# Eco steering wheel



## 70AARCUDA (Nov 14, 2010)

...might that be part of the A6 Eco model rather than the M6 Eco model?


----------



## Jim Frye (Mar 16, 2011)

70AARCUDA said:


> ...might that be part of the A6 Eco model rather than the M6 Eco model?


And indeed it is. As shown on the pop up when you run the build program and select the connectivity option.

•Leather-wrapped steering wheel and shift knob for a more stylish appearance 
Required on ECO when 6-speed automatic transmission is ordered.


----------



## sloaner (Mar 13, 2011)

Jim Frye said:


> And indeed it is. As shown on the pop up when you run the build program and select the connectivity option.
> 
> •Leather-wrapped steering wheel and *shift knob* for a more stylish appearance
> Required on ECO when 6-speed *automatic transmission* is ordered.


A shifter knob on an auto?


----------



## 70AARCUDA (Nov 14, 2010)

...the automatic shifter is console-mounted, and "yes" it is leather wrapped, at least on the LTZ models.


----------



## cruzeman (Mar 13, 2011)

i have an manual eco with connectivity and it came with leather wheel and shift knob. where are you from?


----------



## Skilz10179 (Mar 22, 2011)

sloaner said:


> I have a MT Eco with connectivity package. I thought that it would come with a leather wrapped steering wheel and shifter knob but it didn't. Did anyone in Canada have the same problem because I know I have seen Eco's with that upgrade.


I have a Eco MT with the connectivity package and have a leather wrapped steering wheel and shift knob but I'm in the US.


----------



## EcoCruzer (Mar 4, 2011)

US cars have it, Canadian cars do not.
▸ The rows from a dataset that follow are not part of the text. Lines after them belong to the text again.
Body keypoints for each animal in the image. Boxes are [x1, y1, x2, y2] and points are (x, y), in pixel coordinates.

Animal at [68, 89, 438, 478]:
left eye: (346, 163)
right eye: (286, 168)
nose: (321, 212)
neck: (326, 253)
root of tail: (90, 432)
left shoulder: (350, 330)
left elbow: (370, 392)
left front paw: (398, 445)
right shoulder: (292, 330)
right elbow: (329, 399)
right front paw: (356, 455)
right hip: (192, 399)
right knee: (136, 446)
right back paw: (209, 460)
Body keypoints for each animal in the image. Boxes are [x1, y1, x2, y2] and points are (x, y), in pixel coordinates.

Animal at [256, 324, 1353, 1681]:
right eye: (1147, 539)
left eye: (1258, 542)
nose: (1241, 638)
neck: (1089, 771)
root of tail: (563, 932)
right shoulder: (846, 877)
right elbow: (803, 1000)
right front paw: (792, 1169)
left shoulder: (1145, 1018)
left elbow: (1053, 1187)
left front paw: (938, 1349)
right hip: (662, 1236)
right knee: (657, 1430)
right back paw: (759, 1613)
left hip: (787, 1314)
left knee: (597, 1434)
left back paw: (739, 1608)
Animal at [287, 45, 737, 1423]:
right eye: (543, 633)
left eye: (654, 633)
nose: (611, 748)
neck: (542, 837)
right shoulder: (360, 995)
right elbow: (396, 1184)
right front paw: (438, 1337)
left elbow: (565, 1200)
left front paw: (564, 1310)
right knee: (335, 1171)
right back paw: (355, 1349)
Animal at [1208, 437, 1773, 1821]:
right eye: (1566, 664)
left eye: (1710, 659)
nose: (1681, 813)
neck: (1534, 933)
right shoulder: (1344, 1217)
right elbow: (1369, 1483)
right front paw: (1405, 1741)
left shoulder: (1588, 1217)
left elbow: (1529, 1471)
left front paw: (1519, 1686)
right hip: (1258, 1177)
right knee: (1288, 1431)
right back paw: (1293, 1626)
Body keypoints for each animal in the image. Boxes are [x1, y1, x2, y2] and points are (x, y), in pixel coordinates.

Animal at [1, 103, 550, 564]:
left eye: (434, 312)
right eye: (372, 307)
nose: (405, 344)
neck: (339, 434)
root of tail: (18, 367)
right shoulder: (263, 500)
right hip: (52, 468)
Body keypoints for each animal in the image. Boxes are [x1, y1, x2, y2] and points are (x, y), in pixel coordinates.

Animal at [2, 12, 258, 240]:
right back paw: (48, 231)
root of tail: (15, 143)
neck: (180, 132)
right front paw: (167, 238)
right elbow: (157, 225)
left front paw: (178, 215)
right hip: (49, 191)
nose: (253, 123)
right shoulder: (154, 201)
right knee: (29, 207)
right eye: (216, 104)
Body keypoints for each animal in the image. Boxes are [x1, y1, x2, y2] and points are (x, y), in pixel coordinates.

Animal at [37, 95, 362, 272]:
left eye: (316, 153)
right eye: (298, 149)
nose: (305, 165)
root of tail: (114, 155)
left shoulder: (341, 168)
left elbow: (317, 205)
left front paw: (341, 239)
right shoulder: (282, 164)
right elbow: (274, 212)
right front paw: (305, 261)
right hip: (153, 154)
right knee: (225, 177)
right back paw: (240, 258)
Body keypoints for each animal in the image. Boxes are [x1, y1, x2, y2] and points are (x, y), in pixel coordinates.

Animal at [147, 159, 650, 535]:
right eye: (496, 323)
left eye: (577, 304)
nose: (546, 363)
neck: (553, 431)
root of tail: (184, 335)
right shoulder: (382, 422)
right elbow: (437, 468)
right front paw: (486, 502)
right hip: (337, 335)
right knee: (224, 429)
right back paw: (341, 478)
Bummer!


----------



## Jim Frye (Mar 16, 2011)

EcoCruzer said:


> US cars have it, Canadian cars do not. Bummer!


I'm confused by this. RPO N34 is the leather steering wheel and RPO VY7 is the leather shift knob. How would these get assigned to a build if the auto trans wasn't specified? Also, the Cruze is only built in the Lordstown plant, so how is the build specs different for US vs. Canandian models? Is this indicative of a change during the production cycle or maybe a mistake during production (i. e. the steering wheel falling off episode)? I forgot, do the build sheets come with the cars now, so the owner could check what was specified when the car was ordered?

Oh wait. Does the build do something different when you put in a Canadian zip code? If I knew one, I'd try it.


----------



## 70x7 (Apr 24, 2011)

Skilz10179 said:


> I have a Eco MT with the connectivity package and have a leather wrapped steering wheel and shift knob but I'm in the US.


x2


----------



## Jim Frye (Mar 16, 2011)

Jim Frye said:


> Oh wait. Does the build do something different when you put in a Canadian zip code? If I knew one, I'd try it.


OK, I'm not so stupid now. I found a Canadian postal code for Toronto and then discovered the Canadian Chevy Cruze site. This offers a completely different "Build Your Own" program and different options for the car. Wow, what you can learn off of the internet! Leather trim is a completely different set of things between the Canadian and US Cruzes. Who'd of thunk it?
EcoCruizer had it right. I bet that makes things confusing sometimes at Lordstown.


----------



## 70AARCUDA (Nov 14, 2010)

Jim Frye said:


> EcoCruizer had it right. I bet that makes things confusing sometimes at Lordstown.


...nah, all they have to do is look for the *big MAPLE LEAF* emblem on the production order sheet (ha,ha).


----------